Noted: Lauren Groff's "Dogs Go Wolf" in the New Yorker

The New Yorker publishes a new short story almost every week, and sometimes I offer a brief reaction here. This isn’t a deeply considered or finely crafted review. It’s just my two cents.

This week’s story is “Dogs Go Wolf” by Lauren Groff (storyaudio, interview). Groff has published three novels (The Monsters of Templeton, Arcadia, and Fates and Furies) and one collection of short stories (Delicate Edible Birds), all since 2008. Among her many other honors, President Obama tabbed Fates and Furies as his favorite novel of 2015. The New Yorker interview with Groff about this story is well worth reading for her inspired rant about cowboys (“momma don’t let your boys grow up to be” is the takeaway), though cowboys don’t figure in “Dogs Go Wolf.”

The urgency of this story is clear from the outset: two sisters, ages seven and four, are abandoned on an island with a dog and must fend for themselves in increasingly dire circumstances.

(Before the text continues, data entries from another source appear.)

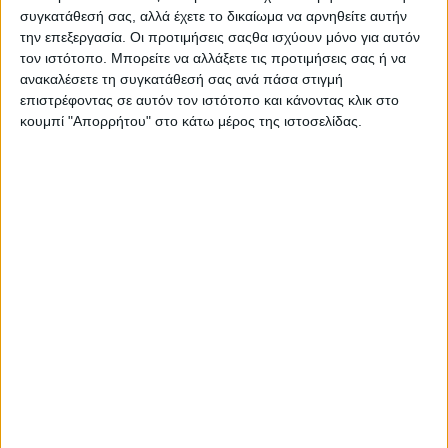
συγκατάθεσή σας, αλλά έχετε το δικαίωμα να αρνηθείτε αυτήν
την επεξεργασία. Οι προτιμήσεις σαςθα ισχύουν μόνο για αυτόν
τον ιστότοπο. Μπορείτε να αλλάξετε τις προτιμήσεις σας ή να
ανακαλέσετε τη συγκατάθεσή σας ανά πάσα στιγμή
επιστρέφοντας σε αυτόν τον ιστότοπο και κάνοντας κλικ στο
κουμπί "Απορρήτου" στο κάτω μέρος της ιστοσελίδας.
Έξι χρόνια από τη φονική πλημμύρα της Εύβοιας
Σταμάτης Κ. Ρουσόδημος
9 ΑΥΓΟΎΣΤΟΥ 2026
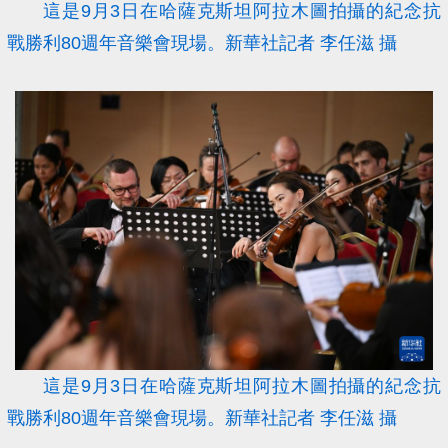
這是9月3日在哈薩克斯坦阿拉木圖拍攝的紀念抗
戰勝利80週年音樂會現場。新華社記者 李任滋 攝
這是9月3日在哈薩克斯坦阿拉木圖拍攝的紀念抗
戰勝利80週年音樂會現場。新華社記者 李任滋 攝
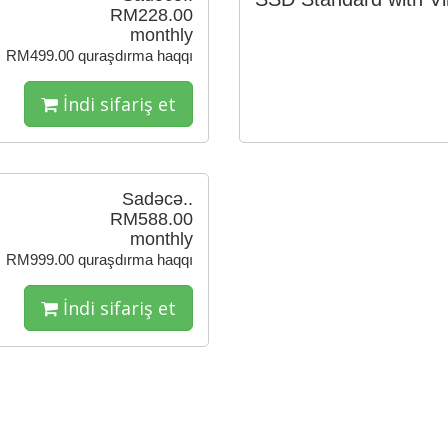
RM228.00
monthly
RM499.00 quraşdırma haqqı
İndi sifariş et
Sadəcə..
RM588.00
monthly
RM999.00 quraşdırma haqqı
İndi sifariş et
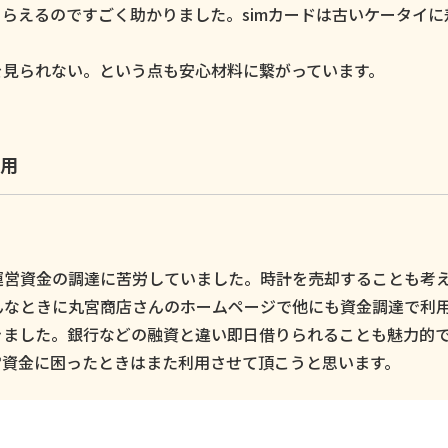
らえるのですごく助かりました。simカードは古いケータイに
。
を見られない。という点も安心材料に繋がっています。
用
運営資金の調達に苦労していました。時計を売却することも考
んなときに丸宮商店さんのホームページで他にも資金調達で利
きました。銀行などの融資と違い即日借りられることも魅力的
営資金に困ったときはまた利用させて頂こうと思います。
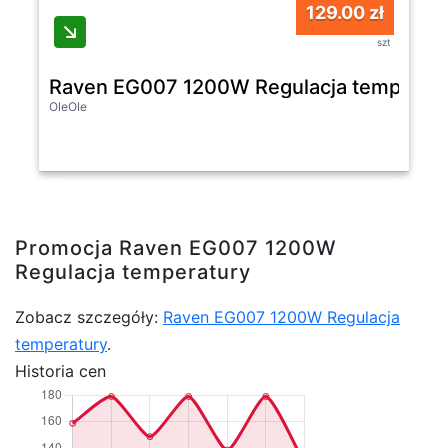
129.00 zł
szt
Raven EG007 1200W Regulacja temperat
OleOle
Promocja Raven EG007 1200W
Regulacja temperatury
Zobacz szczegóły:
Raven EG007 1200W Regulacja
temperatury
.
Historia cen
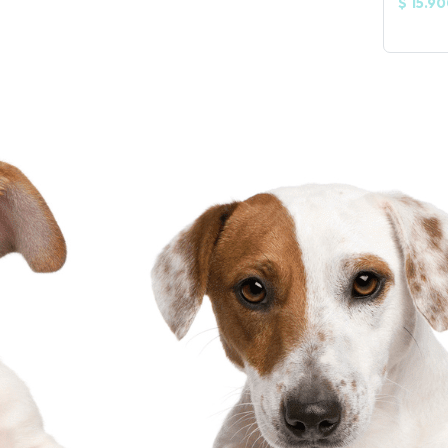
$ 15.9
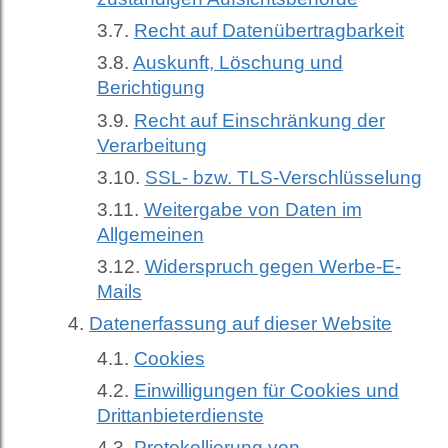
Recht auf Datenübertragbarkeit
Auskunft, Löschung und
Berichtigung
Recht auf Einschränkung der
Verarbeitung
SSL- bzw. TLS-Verschlüsselung
Weitergabe von Daten im
Allgemeinen
Widerspruch gegen Werbe-E-
Mails
Datenerfassung auf dieser Website
Cookies
Einwilligungen für Cookies und
Drittanbieterdienste
Protokollierung von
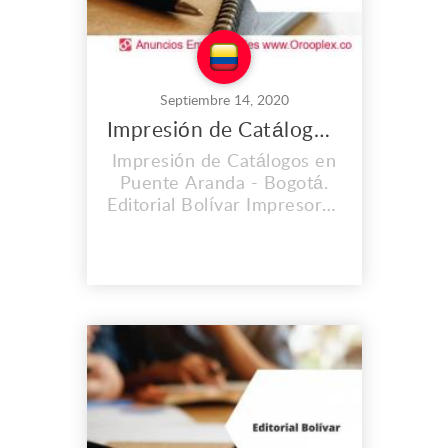
Septiembre 14, 2020
Impresión de Catálogos en Puente Aranda
Impresión de Catálogos en
Puente Aranda - Bogotá.
Editorial Bolívar Impresores
S.A.S. es una empresa con
una trayectoria de 60 años
en el mercado. Hemos
contribuido
satisfactoriamente y con
óptima calidad al
lanzamiento de importantes
obras editoriales,
periódicos, libros, revistas.
Brindamos el pro...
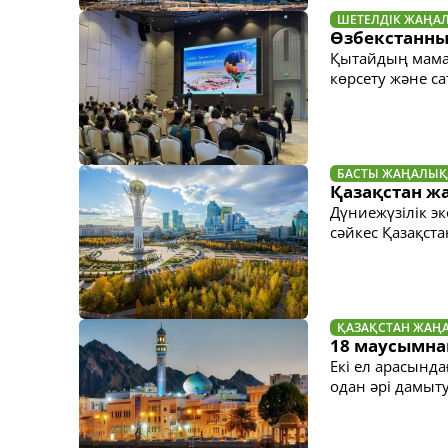
ШЕТЕЛДІК ЖАҢА
Өзбекстанны
Қытайдың мама
көрсету және с
БАСТЫ ЖАҢАЛЫҚ
Қазақстан ж
Дүниежүзілік э
сәйкес Қазақста
ҚАЗАҚСТАН ЖАҢ
18 маусымна
Екі ел арасынд
одан әрі дамыту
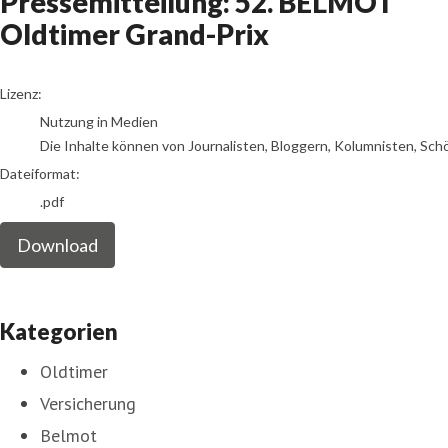
Pressemitteilung: 52. BELMOT
Oldtimer Grand-Prix
go to media item
Lizenz:
Nutzung in Medien
Die Inhalte können von Journalisten, Bloggern, Kolumnisten, Sch
Dateiformat:
.pdf
Download
Kategorien
Oldtimer
Versicherung
Belmot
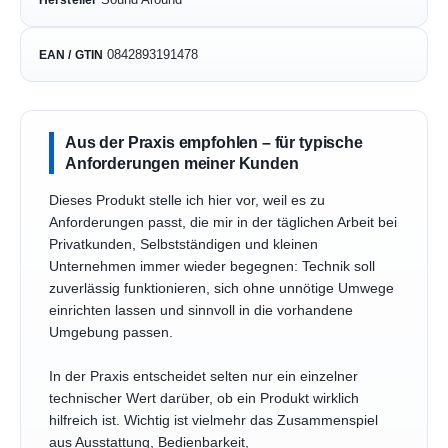
0842893191478
EAN / GTIN
Aus der Praxis empfohlen – für typische
Anforderungen meiner Kunden
Dieses Produkt stelle ich hier vor, weil es zu
Anforderungen passt, die mir in der täglichen Arbeit bei
Privatkunden, Selbstständigen und kleinen
Unternehmen immer wieder begegnen: Technik soll
zuverlässig funktionieren, sich ohne unnötige Umwege
einrichten lassen und sinnvoll in die vorhandene
Umgebung passen.
In der Praxis entscheidet selten nur ein einzelner
technischer Wert darüber, ob ein Produkt wirklich
hilfreich ist. Wichtig ist vielmehr das Zusammenspiel
aus Ausstattung, Bedienbarkeit,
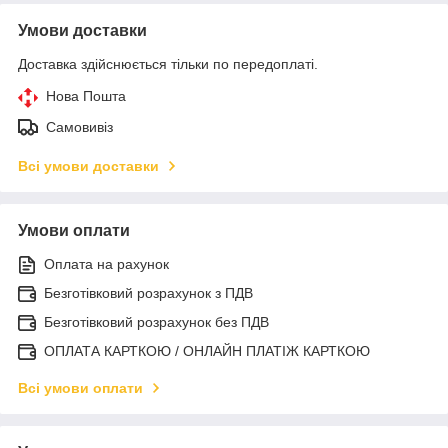
Умови доставки
Доставка здійснюється тільки по передоплаті.
Нова Пошта
Самовивіз
Всі умови доставки
Умови оплати
Оплата на рахунок
Безготівковий розрахунок з ПДВ
Безготівковий розрахунок без ПДВ
ОПЛАТА КАРТКОЮ / ОНЛАЙН ПЛАТІЖ КАРТКОЮ
Всі умови оплати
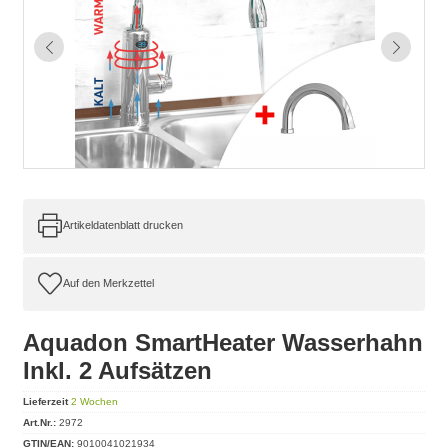
Artikeldatenblatt drucken
Aquadon SmartHeater Wasserhahn
Inkl. 2 Aufsätzen
Lieferzeit
2 Wochen
Art.Nr.:
2972
GTIN/EAN:
9010041021934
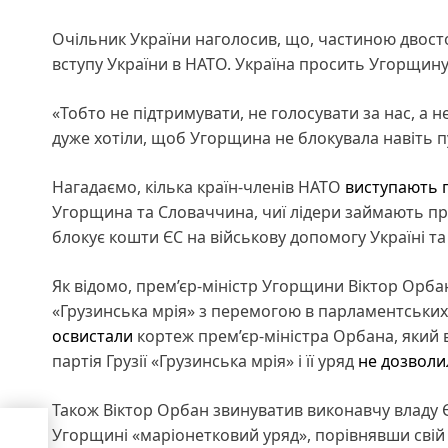
Очільник України наголосив, що, частиною двосто
вступу України в НАТО. Україна просить Угорщин
«Тобто не підтримувати, не голосувати за нас, а н
дуже хотіли, щоб Угорщина не блокувала навіть пу
Нагадаємо, кілька країн-членів НАТО
виступають 
Угорщина та Словаччина, чиї лідери займають пр
блокує кошти ЄС на військову допомогу Україні т
Як відомо, прем’єр-міністр Угорщини Віктор Орб
«Грузинська мрія» з перемогою в парламентських в
освистали
кортеж прем’єр-міністра Орбана, який ви
партія Грузії «Грузинська мрія» і її уряд
не дозволи
Також Віктор Орбан звинуватив виконавчу владу
Угорщині «маріонетковий уряд», порівнявши свій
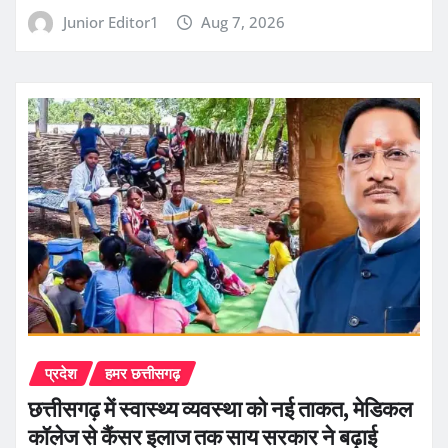
Junior Editor1
Aug 7, 2026
प्रदेश
हमर छत्तीसगढ़
छत्तीसगढ़ में स्वास्थ्य व्यवस्था को नई ताकत, मेडिकल
कॉलेज से कैंसर इलाज तक साय सरकार ने बढ़ाई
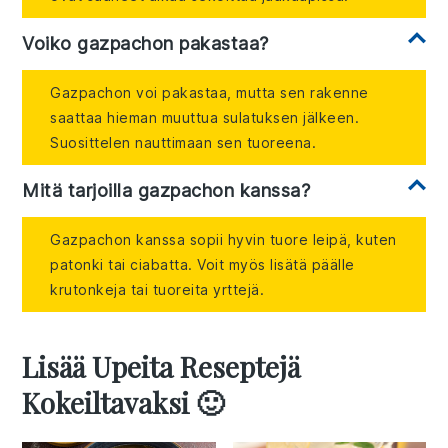
Voiko gazpachon pakastaa?
Gazpachon voi pakastaa, mutta sen rakenne
saattaa hieman muuttua sulatuksen jälkeen.
Suosittelen nauttimaan sen tuoreena.
Mitä tarjoilla gazpachon kanssa?
Gazpachon kanssa sopii hyvin tuore leipä, kuten
patonki tai ciabatta. Voit myös lisätä päälle
krutonkeja tai tuoreita yrttejä.
Lisää Upeita Reseptejä
Kokeiltavaksi 🙂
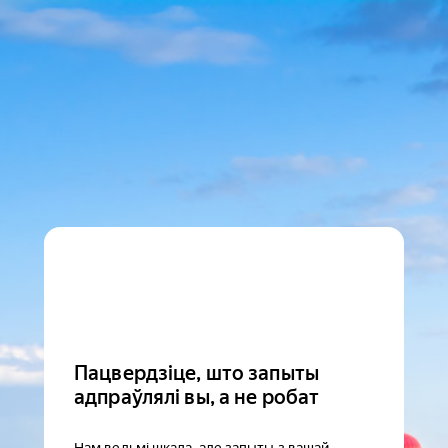
Пацвердзіце, што запыты
адпраўлялі вы, а не робат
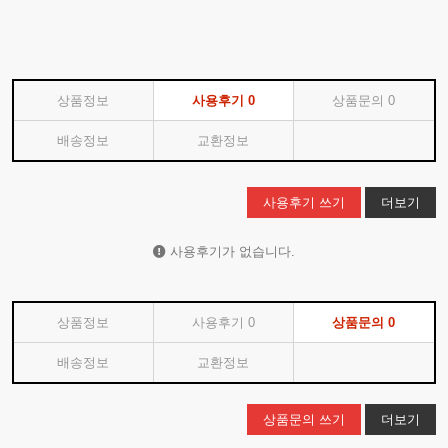
상품정보
사용후기
0
상품문의
0
배송정보
교환정보
사용후기 쓰기
더보기
사용후기가 없습니다.
상품정보
사용후기
0
상품문의
0
배송정보
교환정보
상품문의 쓰기
더보기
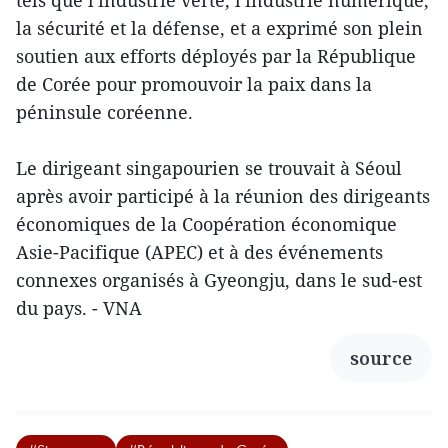
tels que l'industrie verte, l'industrie numérique,
la sécurité et la défense, et a exprimé son plein
soutien aux efforts déployés par la République
de Corée pour promouvoir la paix dans la
péninsule coréenne.
Le dirigeant singapourien se trouvait à Séoul
après avoir participé à la réunion des dirigeants
économiques de la Coopération économique
Asie-Pacifique (APEC) et à des événements
connexes organisés à Gyeongju, dans le sud-est
du pays. - VNA
source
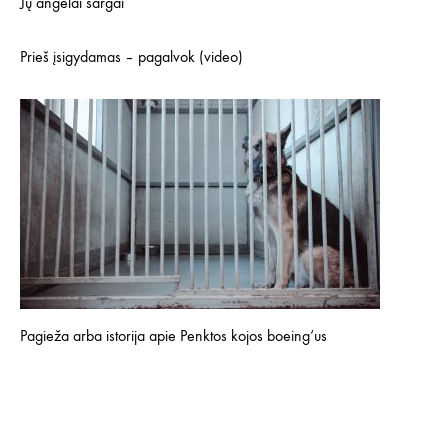
Jų angelai sargai
Prieš įsigydamas – pagalvok (video)
Pagieža arba istorija apie Penktos kojos boeing‘us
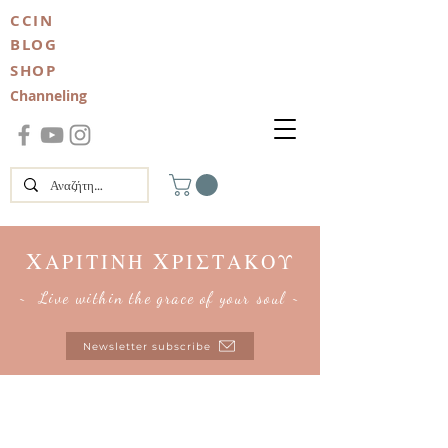
CCIN
BLOG
SHOP
Channeling
Χ
Χ
ΑΡΙΤΙΝΗ
ΡΙΣΤΑΚΟΥ
~ Live within the grace of your soul ~
Newsletter subscribe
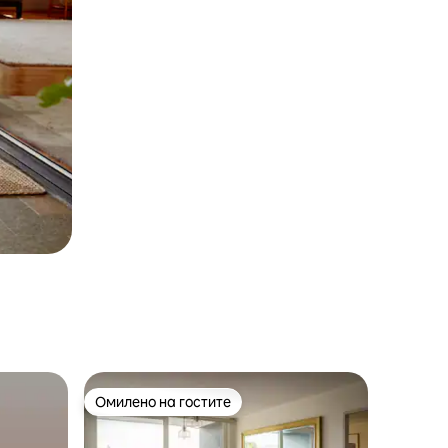
Омилено на гостите
на гостите“
Омилено на гостите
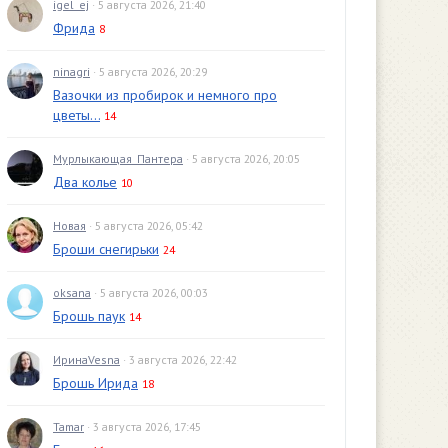
igel_ej
· 5 августа 2026, 21:40
Фрида
8
ninagri
· 5 августа 2026, 20:29
Вазочки из пробирок и немного про
цветы...
14
Мурлыкающая_Пантера
· 5 августа 2026, 20:05
Два колье
10
Новая
· 5 августа 2026, 05:42
Броши снегирьки
24
oksana
· 5 августа 2026, 00:03
Брошь паук
14
ИринаVesna
· 3 августа 2026, 22:42
Брошь Ирида
18
Tamar
· 3 августа 2026, 17:45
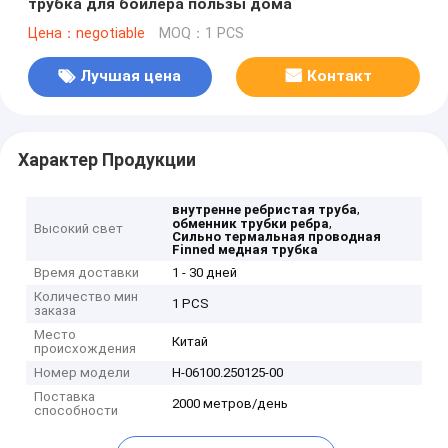
трубка для боилера пользы дома
Цена：negotiable
MOQ：1 PCS
Лучшая цена
Контакт
Характер Продукции
,
внутренне ребристая труба
,
обменник трубки ребра
Высокий свет
Сильно термальная проводная
Finned медная трубка
Время доставки
1 - 30 дней
Количество мин
1 PCS
заказа
Место
Китай
происхождения
Номер модели
H-06100.250125-00
Поставка
2000 метров/день
способности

It is realistic in style, but it does have several “stories within a story” when the older sister invents tales to pass the time and sooth her sibling. Their “castaway” status and invented folktales give the story an archaic flair, a hint of Crusoe/Swiss Family Robinson/Tempest.

At the same time, there are grim (no pun intended) realities at hand, both in the sisters’ struggle to find enough food to survive and flashbacks to the volatile family life that led to their abandonment, though the specifics of the latter are left somewhat vague. Heartstrings are tugged, but without lapsing into sentimentality, melodrama, or treacle, as could easily have happened given the setup. Indeed, the dog in the story is kind of a pain in the ass, as opposed to the more usual deployment of fictional canids as noble bearers of good sentiments.

The heart of this story, to me, is the relationship between the sisters. Most of it is told from the point of view of the older sister, but at the outset there seem to be a few slips into a more omniscient narrative voice: “she was a good mother” and, of the dog, “the animal was torn between his hatred of children and his hatred of the wild storm outside.” Those hints of another narrator, though, seemed to fit with the kind of castaway tale this story seems to be consciously referencing, so they worked for me.

No particular sentence is likely to take your breath away, but the overall impact is a powerful one, a real sense of sibling alliance in the face of the grim realities of life, especially grim here. The children are forced to become feral, but this has the impact of strengthening their bond. As the title references, they revert from the petty rivalries of domesticity to the stick-together-or-perish nature of the wild. Come to think of it, there might also be a dash of Jack London in this story as well.

The one move I’d question is a flash forward near the end of the story, where we learn in some detail what is to become of both girls in the future. To me, this seemed not of a piece with the rest of the story, and was perhaps motivated by a desire to impose a certain kind of feeling at the end of the story (I’m being vague to avoid spoilers). To me, the flash forward spelled out something---the eternal desire of the older sibling to protect the younger---that I had already gotten from the story itself.

But a minor quibble or two aside, I think this is a well-done story and I enjoyed reading it. Two family members more-or-less united in conflict against nature is a refreshing change from the more common fictional circumstance of siblings being at each others’ throats.

Additional thoughts on this story can be found at the website The Mookse and the Gripes here. Again, the above is just my quick reaction to this story, so please take it for what it is.